Andere prominente Oppositionelle befinden sich derzeit außerhalb von Belarus. Dabei gibt es vor allem zwei bemerkenswerte Kräfte. Zum einen ist das die Mannschaft um die Präsidentschaftskandidatin Swetlana Tichanowskaja, die Frau des inhaftierten Bloggers Sergej, die ihre Tätigkeit von Vilnius aus organisiert. Tichanowskaja hat stets betont, keine Präsidentschaftsambitionen zu haben und lediglich für ihren Mann zu kandidieren. Doch inzwischen ist sie durchaus politisch gereift und wird als Politikerin viel ernster wahrgenommen. Als seriöseste Figur nach Babariko gilt aber der ehemalige Kulturminister Pawel Latuschko, der in der Vergangenheit als belarusischer Botschafter in Warschau und Paris fungierte. Im Moment führt er das sogenannte Nationale Anti-Krisen-Management, eine nichtstaatliche Vertretung der belarusischen Opposition, welche die politische Stabilität in Belarus gewährleisten soll, falls es zum Rücktritt von Lukaschenko kommt. Gegenwärtig trommelt Latuschkos Organisation vor allem für schärfere EU-Sanktionen und organisiert Kampagnen, um westliche Unternehmen davon zu überzeugen, die Zusammenarbeit mit dem Regime in Minsk einzustellen. Besonders erfolgreich sind die Aktivitäten dabei bisher allerdings nicht. Trotzdem erfährt Latuschko mit seiner großen diplomatischen Erfahrung viel Wertschätzung unter belarusischen Oppositionellen.

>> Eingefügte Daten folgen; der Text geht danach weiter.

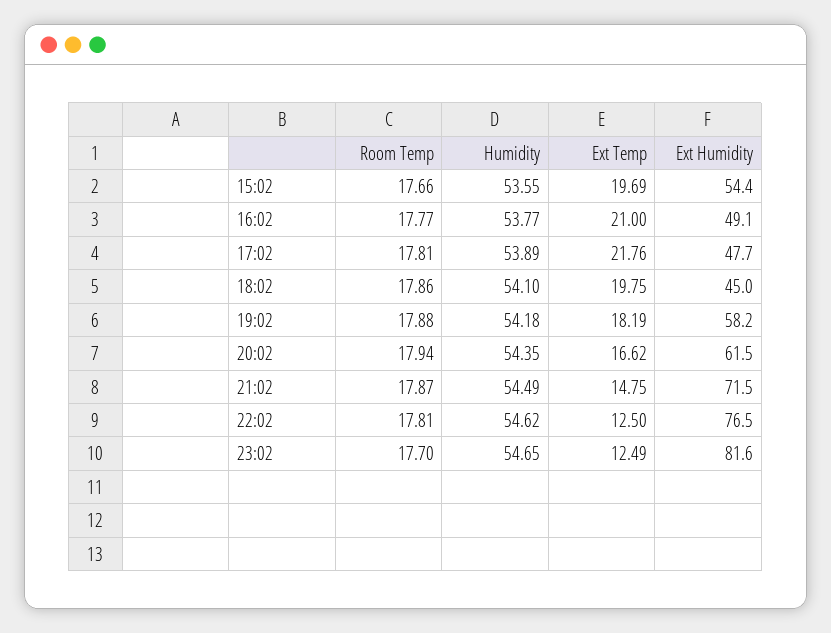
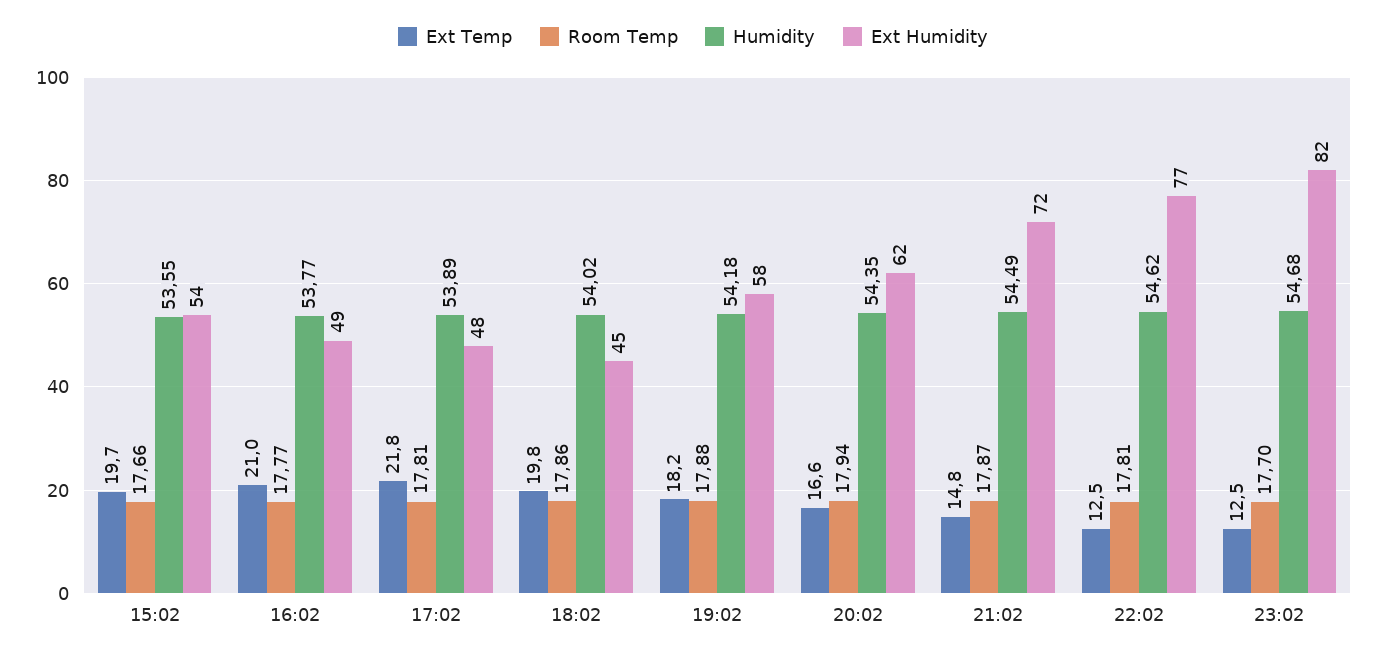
Humidity, 18:02: 54.1 -> 54.02
Humidity, 23:02: 54.65 -> 54.68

Die verbliebenen Mitstreiter aus Babarikos Wahlteam und den Stäben von Tichanowskaja und Latuschko arbeiten überraschend harmonisch zusammen, unter anderem im Rahmen des gemeinsamen Koordinationsrates der Opposition. In Zeiten, in denen sich die Zahl der öffentlichen Proteste in Belarus aufgrund der beispiellosen Spirale der Repressionen immer mehr verringert, bringt das jedoch wenig. Zumal Tichanowskaja und Latuschko verhältnismäßig zurückhaltend agieren, sich bei ihrer Arbeit vor allem auf die EU konzentrieren und somit als alternative Kandidaten zu Lukaschenko für Russland kaum annehmbar wären. Ihre Chancen auf Erfolg sind realpolitisch minimal. Und so herrscht um die belarussische Opposition vor allem ein Gefühl: das der Hoffnungslosigkeit.